### Work to be completed
Using the data below, work out how many of its lines contain "round", and give that number with nothing added.

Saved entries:
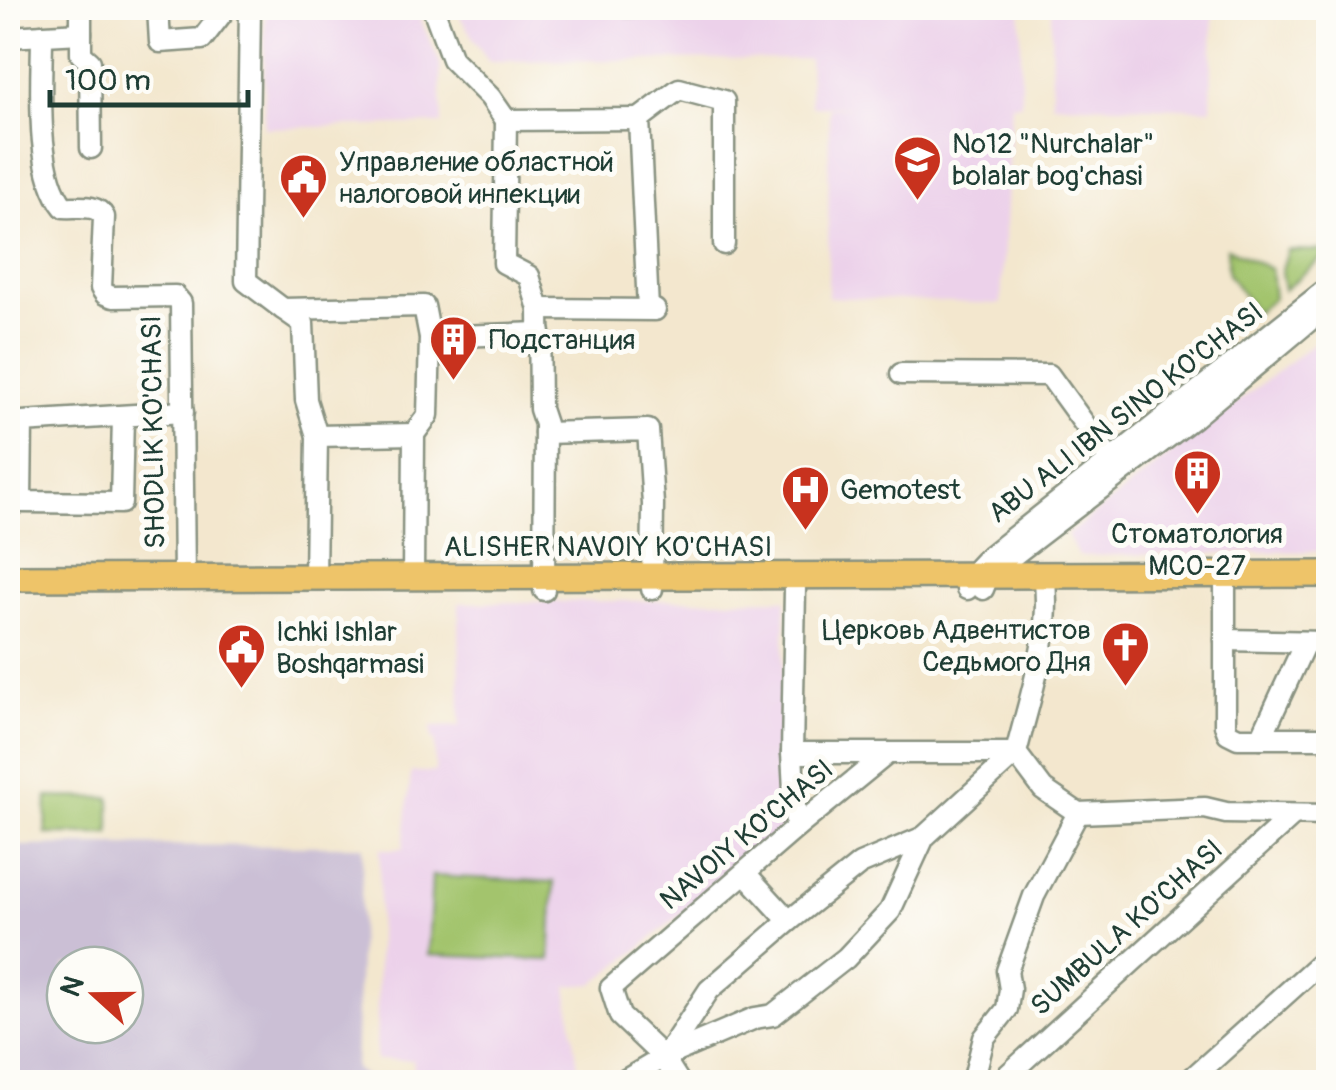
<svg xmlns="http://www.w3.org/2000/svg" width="1336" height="1090" viewBox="0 0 1336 1090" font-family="Pangolin,sans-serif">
  <rect width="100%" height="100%" fill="#fdfcf7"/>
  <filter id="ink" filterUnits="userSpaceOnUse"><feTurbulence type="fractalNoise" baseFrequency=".01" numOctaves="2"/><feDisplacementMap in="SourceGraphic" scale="20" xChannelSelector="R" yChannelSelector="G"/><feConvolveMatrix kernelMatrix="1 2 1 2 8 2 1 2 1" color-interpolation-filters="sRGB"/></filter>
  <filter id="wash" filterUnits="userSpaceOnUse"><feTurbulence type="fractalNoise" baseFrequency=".0048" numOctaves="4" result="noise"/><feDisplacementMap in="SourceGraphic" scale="40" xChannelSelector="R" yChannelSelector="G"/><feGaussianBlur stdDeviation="2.25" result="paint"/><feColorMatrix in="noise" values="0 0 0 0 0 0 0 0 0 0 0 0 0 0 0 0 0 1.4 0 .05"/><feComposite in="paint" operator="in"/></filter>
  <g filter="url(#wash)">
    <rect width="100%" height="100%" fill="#f3e7ce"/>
    <g fill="#ecd1ea">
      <path d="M265,8h150l25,55 2,61 -178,4z"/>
      <path d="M454,8h567v96h-10l-10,200 -173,-7 1,-189 26,-1 -44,-1 -2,-47 -321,2z"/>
      <path d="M1051,8h162l-2,101 -159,-5z"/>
      <path d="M1328,332v219l-250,5 -11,-21z"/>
      <path d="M786,599l-9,213 9,14 -147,123 -46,35 -26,2 13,96h-158l-7,-5 -2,-17h-37l4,-211h23l8,-77h24v-32h-3l-1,-13 29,-1 -1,-123z"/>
    </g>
    <path fill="#cbbfd5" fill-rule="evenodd" d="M90,845l273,1 -8,223 19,13h-366v-236zM65,965h60v60h-60z"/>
    <g fill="#a3c46d" stroke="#618050" stroke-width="2.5">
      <path d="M627,8h146v11l-146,-3z"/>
      <path d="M1227,248l44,21 3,29 -18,14 -28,-38z"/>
      <path d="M1288,250l40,1v2l-44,37 -3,-18z"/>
      <path d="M47,797l63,1v36h-64z"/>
      <path d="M432,876l122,6 -4,78 -122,-5z"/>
    </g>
  </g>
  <g filter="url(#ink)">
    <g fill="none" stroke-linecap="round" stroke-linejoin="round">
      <defs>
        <g id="minor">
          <path d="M81,8v46l9,8 1,86"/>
          <path d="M158,8l2,34 42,-3 24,-31"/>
          <path d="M250,8l-4,273 37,28 141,-3 6,31 -2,78 -14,19 -1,144"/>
          <path d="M433,8l19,51 38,38 16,23"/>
          <path d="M42,35c0,46 -8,137 22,172 13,1 33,-4 40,10l-3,71 4,6 8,3 62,-1 6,7 3,275"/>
          <path d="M8,37l73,-4"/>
          <path d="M639,119l40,-30 45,12v143"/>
          <path d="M639,119l9,190"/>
          <path d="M506,120l-2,143 25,13 10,33 1,100 5,15 -1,166"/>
          <path d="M506,120l133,-1"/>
          <path d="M283,309l20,14 3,77 11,36 -2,143"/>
          <path d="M539,309l116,1"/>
          <path d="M430,337l110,-4"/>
          <path d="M901,374l148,1 68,94"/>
          <path d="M123,416l-2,87 -100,-1 1,-80 161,-10"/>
          <path d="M545,433l103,-3 5,74 -1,85"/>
          <path d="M317,436l97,-2"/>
          <path d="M1044,574c9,59 -14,122 -28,179l27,36 35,24 127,-5 21,5 102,2"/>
          <path d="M1225,574v151l3,8 10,5h90"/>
          <path d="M795,589l-3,164 4,75"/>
          <path d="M967,589l5,-15 13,-14 343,-272"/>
          <path d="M983,589l6,-15 205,-157 122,-102"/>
          <path d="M1225,640l103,2"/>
          <path d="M1261,738l44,-95"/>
          <path d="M792,753h224"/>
          <path d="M745,873l44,48"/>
          <path d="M667,1054l42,-64 80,-69 71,-57 64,-27"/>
          <path d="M622,1082l44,-26 89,-38 18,-3 73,-57 44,-47 34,-74 92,-84"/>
          <path d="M679,1082l-16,-25 -43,-41 -9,-28 185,-160 92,-75"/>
          <path d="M973,1082l11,-44 23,-29 3,-20 -3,-18 27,-75 44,-83"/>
          <path d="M1000,1082l292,-266"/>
          <path d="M1188,1082l140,-126"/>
        </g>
        <path id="major" d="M8,578l1320,-4"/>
      </defs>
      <use href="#minor" stroke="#899281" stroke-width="25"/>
      <use href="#major" stroke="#899281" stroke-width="30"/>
      <use href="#minor" stroke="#fff" stroke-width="20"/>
      <use href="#major" stroke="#eec469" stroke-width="25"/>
    </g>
  </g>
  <defs>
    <symbol id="school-pin" viewBox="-11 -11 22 30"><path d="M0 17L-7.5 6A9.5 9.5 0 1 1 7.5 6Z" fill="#c8321e" stroke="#fdfcf7"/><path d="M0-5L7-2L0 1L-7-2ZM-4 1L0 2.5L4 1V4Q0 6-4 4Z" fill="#fff"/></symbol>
    <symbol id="civic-pin" viewBox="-11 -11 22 30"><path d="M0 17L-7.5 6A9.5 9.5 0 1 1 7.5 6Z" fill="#c8321e" stroke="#fdfcf7"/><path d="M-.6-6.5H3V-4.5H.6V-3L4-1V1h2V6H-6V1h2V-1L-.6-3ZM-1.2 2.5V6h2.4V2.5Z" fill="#fff"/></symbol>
    <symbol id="building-pin" viewBox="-11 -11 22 30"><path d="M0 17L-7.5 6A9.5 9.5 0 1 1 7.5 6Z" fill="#c8321e" stroke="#fdfcf7"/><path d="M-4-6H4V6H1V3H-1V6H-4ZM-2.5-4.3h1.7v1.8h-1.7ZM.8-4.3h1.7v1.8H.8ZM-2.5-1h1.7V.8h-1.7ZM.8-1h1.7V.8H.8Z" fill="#fff"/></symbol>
    <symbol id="hospital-pin" viewBox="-11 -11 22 30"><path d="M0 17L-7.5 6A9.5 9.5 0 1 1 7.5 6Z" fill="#c8321e" stroke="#fdfcf7"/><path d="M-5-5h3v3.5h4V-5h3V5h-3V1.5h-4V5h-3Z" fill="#fff"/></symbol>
    <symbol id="church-pin" viewBox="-11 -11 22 30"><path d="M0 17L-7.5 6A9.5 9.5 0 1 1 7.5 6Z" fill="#c8321e" stroke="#fdfcf7"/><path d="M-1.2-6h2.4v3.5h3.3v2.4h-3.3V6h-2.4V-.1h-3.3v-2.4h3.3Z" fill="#fff"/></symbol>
  </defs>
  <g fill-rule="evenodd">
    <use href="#school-pin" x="890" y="132" width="55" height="75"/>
    <use href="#civic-pin" x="276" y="150" width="55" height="75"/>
    <use href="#building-pin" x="426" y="312" width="55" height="75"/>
    <use href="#building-pin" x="1170" y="446" width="55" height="75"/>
    <use href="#hospital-pin" x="778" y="462" width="55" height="75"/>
    <use href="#church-pin" x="1098" y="618" width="55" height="75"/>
    <use href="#civic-pin" x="214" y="620" width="55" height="75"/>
  </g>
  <g text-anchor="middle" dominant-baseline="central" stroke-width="10" stroke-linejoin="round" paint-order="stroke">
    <g font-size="28" fill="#1f3d34" stroke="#fdfcf7" text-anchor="start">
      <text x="952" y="144">№12 "Nurchalar"<tspan x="952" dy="32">bolalar bog'chasi</tspan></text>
      <text x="339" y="162">Управление областной<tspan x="339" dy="32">налоговой инпекции</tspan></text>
      <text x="489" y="340">Подстанция</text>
      <text x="840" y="490">Gemotest</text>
      <text x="1197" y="534" text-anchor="middle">Стоматология<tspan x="1197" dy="32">МСО-27</tspan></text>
      <text x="1091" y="630" text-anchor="end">Церковь Адвентистов<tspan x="1091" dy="32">Седьмого Дня</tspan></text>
      <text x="276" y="632">Ichki Ishlar<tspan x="276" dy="32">Boshqarmasi</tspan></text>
    </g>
    <g font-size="28" fill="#1f3d34" stroke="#fdfcf7">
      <text transform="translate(1126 413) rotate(-38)">ABU ALI IBN SINO KO'CHASI</text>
      <text transform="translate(154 432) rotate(-91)">SHODLIK KO'CHASI</text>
      <text x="608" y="547">ALISHER NAVOIY KO'CHASI</text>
      <text transform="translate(747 835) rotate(-40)">NAVOIY KO'CHASI</text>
      <text transform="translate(1127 928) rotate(-42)">SUMBULA KO'CHASI</text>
    </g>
  </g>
  <rect width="1336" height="1090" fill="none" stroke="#fdfcf7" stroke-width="40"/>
  <g transform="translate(95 995) rotate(291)"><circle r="48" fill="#fdfcf7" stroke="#a4b0a9" stroke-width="2.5"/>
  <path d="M0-8L18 38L0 25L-18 38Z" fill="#c8321e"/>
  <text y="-15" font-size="28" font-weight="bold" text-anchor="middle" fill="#1f3d34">N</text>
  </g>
  <path d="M50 90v15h198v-15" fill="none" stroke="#1f3d34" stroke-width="5"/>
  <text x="65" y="90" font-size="30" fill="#1f3d34" stroke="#fdfcf7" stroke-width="8" paint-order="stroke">100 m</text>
</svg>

### Exercise solution
2